天明の飢饉である。これまでずっと思ってきたことなのだが、飢饉となって、地方の農村部では飢え死にというようなこともあったらしい。そのなかで、少なからぬ人びとが、村落を離れて江戸市中まで流れてくる。無論、江戸市中では米はとれない。だが、江戸には米があった、ということなのだろう。この時代、米の生産と流通は、実際にはどうなっていたのだろうか。米の生産をしている農村部で飢餓状態になるが、都市部では生きのびることができたということになる。それだけ、強引に年貢米をとりたてて江戸に集積していたということでいいのだろうか。また、米を作らない漁民などは、どうしていたのだろうか。
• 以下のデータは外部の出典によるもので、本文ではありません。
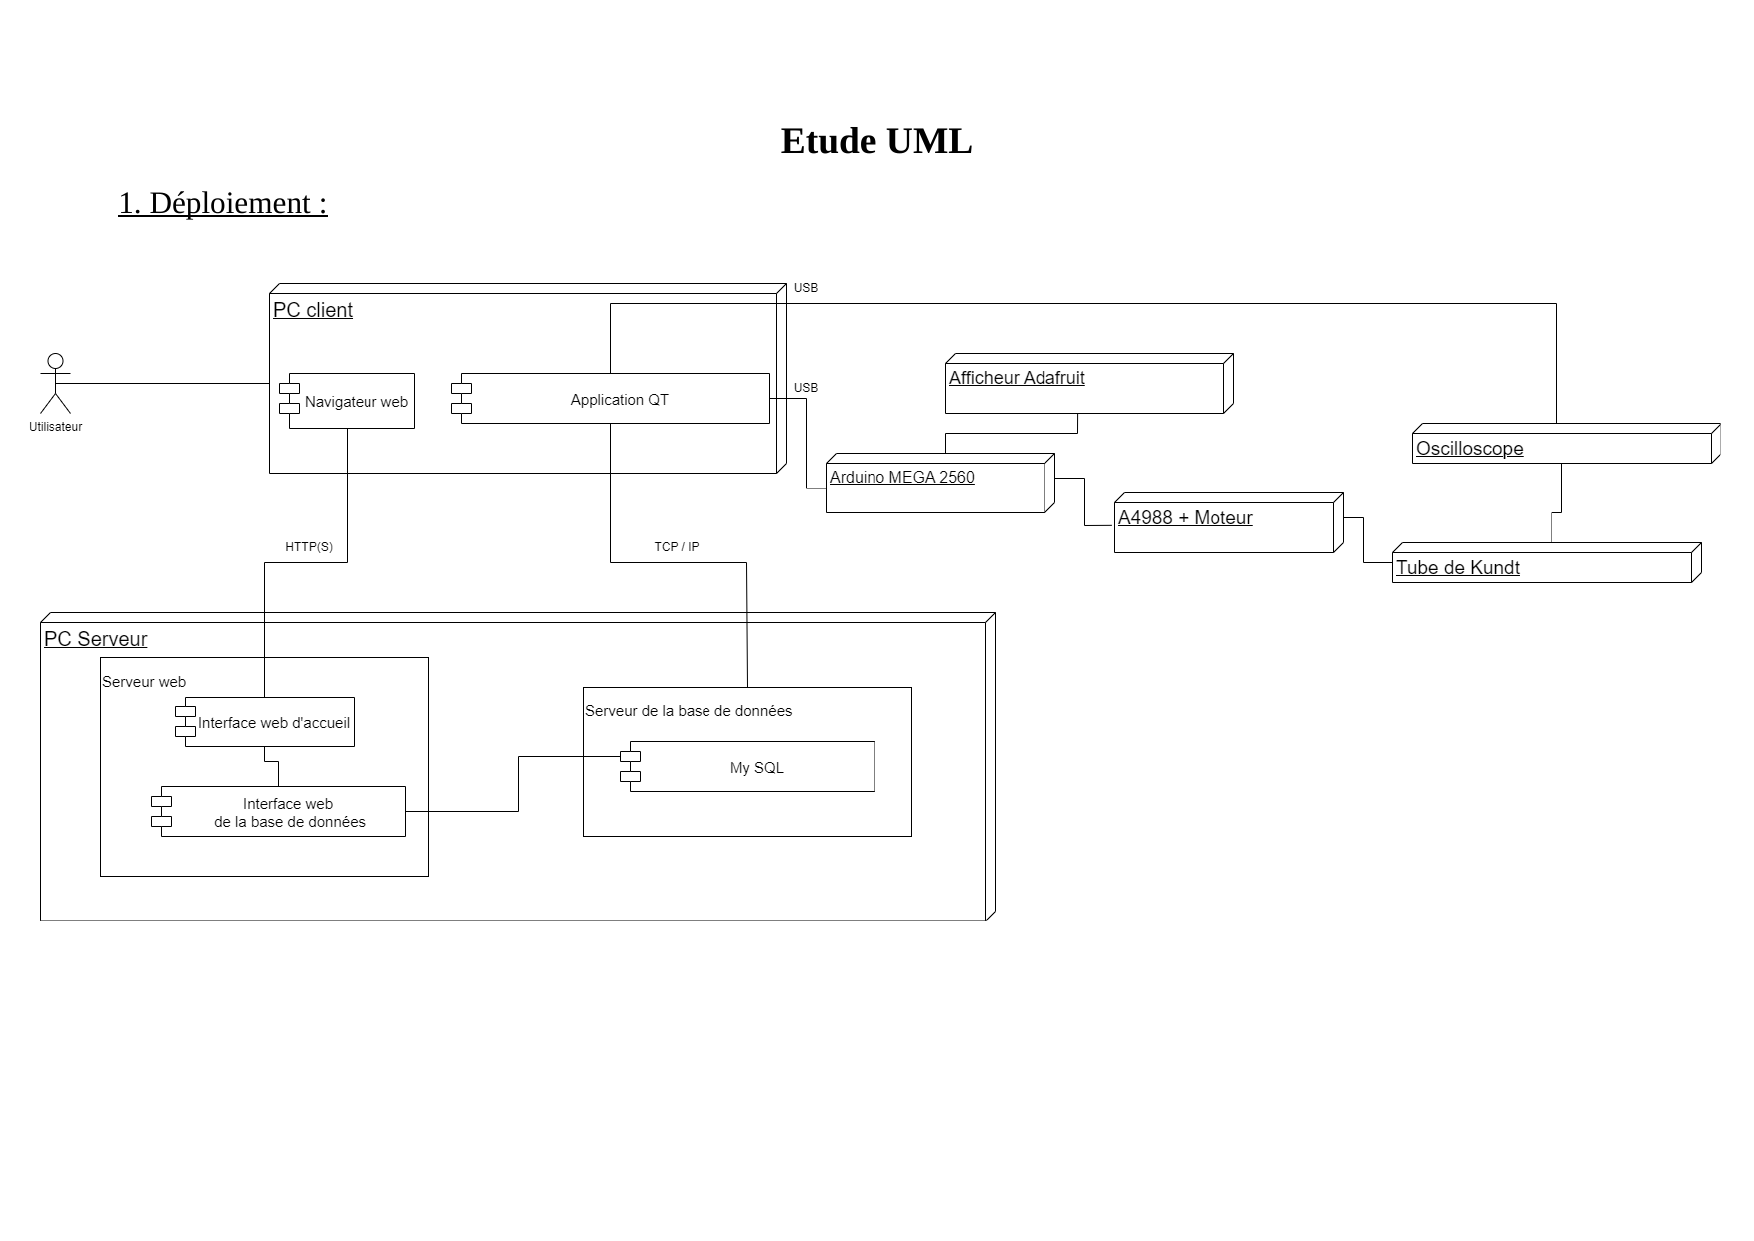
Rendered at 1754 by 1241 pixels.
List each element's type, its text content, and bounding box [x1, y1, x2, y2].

picture [29, 273, 1721, 921]
text Etude UML [118, 118, 1636, 161]
text 1. Déploiement : [118, 184, 1636, 220]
(中世から近世にかけての、さまざまな歴史の勉強ということになるのだが、もうこの年になると、本を読んでみようという気にもならないでいる……)
お米の流通を、(今でいう)マーケットの論理にまかせておくと、安売りで顧客獲得のために値段が下がると思っていたのが、逆に、高騰してしまう。世の中とは、こんなものだろう。
大坂でお米の業者がつぶれて、幕府がそれを買い上げて、江戸で売る。市場への政府の介入である。江戸まで運ばなければならないが、その輸送コストは、かなりかかったかもしれない。
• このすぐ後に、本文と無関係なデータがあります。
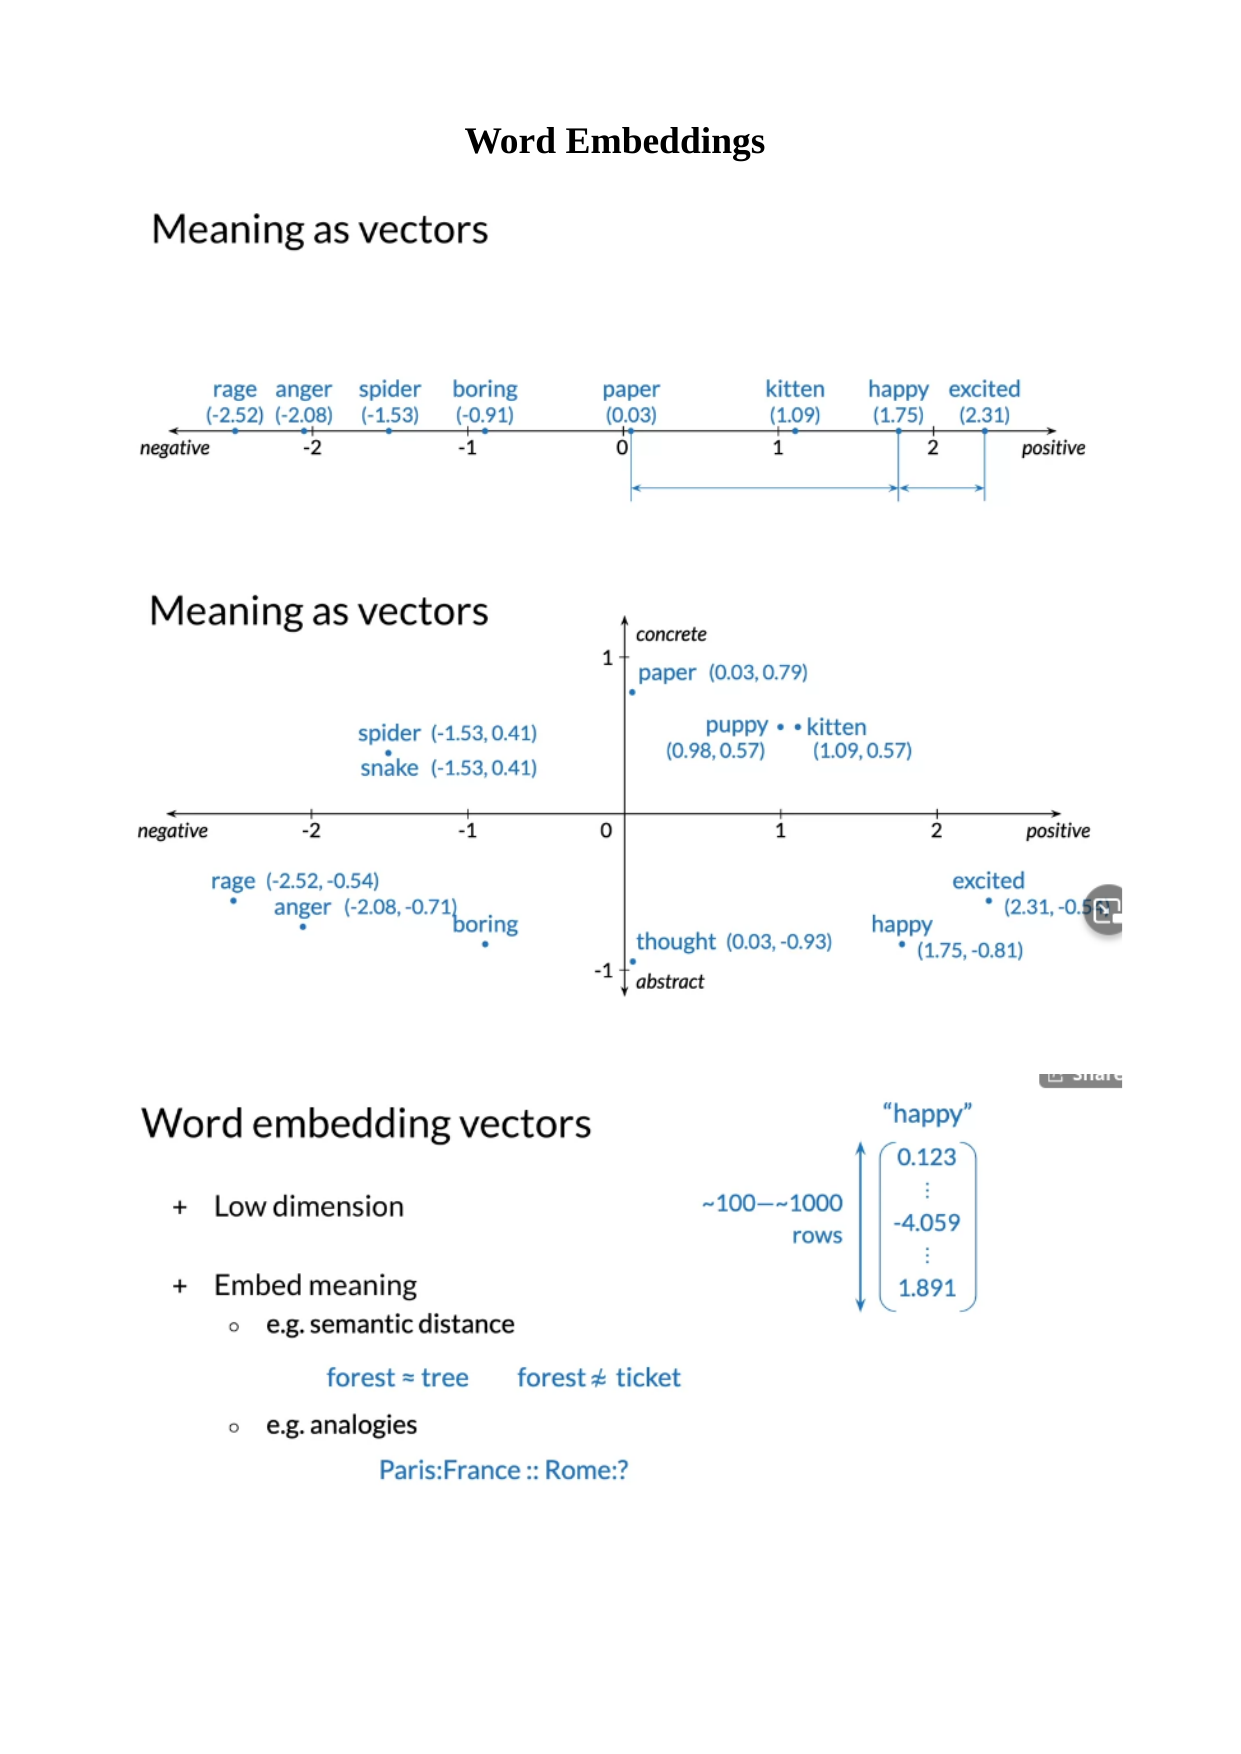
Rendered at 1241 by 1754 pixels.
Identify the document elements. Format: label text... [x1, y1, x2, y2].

これも、日本では、食管法があった時代は、政府は農家から高く買って、消費者に安く売る、ということがあった。これは、さんざん批判されて、今のように、自由な市場になったのであるが、輸入については、厳しく制限がある。私の世代だと、お米の通帳、というのをかろうじて記憶していることになる。
江戸時代の人たちは、いったいどんな食事をしていたのだろうか。こういうことについては、江戸城とか、吉原とかで、どんな料理があったのかは、分かることかもしれないが、一般の人びとのことは、記録に残りにくい。江戸時代には、多くの料理本も刊行されているのだが、それに掲載されているような料理を、一般の人びとが日常的に食べていたというわけではなかっただろう。
江戸城内の刃傷事件というと、どうしても元禄時代の赤穂事件、つまり忠臣蔵の事件のことを思ってしまうが、田沼意知も切りつけられたことになる。この事件の真相はよくわかっていないことかと思うが、ドラマとしては、恨み辛み(それが誤解であっても)の積み重なったあげくのことであり、さらには、これは背後に策謀した人物がいたらしい、という、まあ陰謀論的な筋書であった。これは、ドラマとしては、よく考えてあるとは思う。狩りの場面での雉のエピドードは、なんかうさんくさい。陰謀にまんまとはめられたようである。これなら事件がおこっても、そうだろうなあと思うことになる。
意知の事件と、誰袖のこと、これをたくみに描いていたが、これは上手に作ってあると感じた部分である。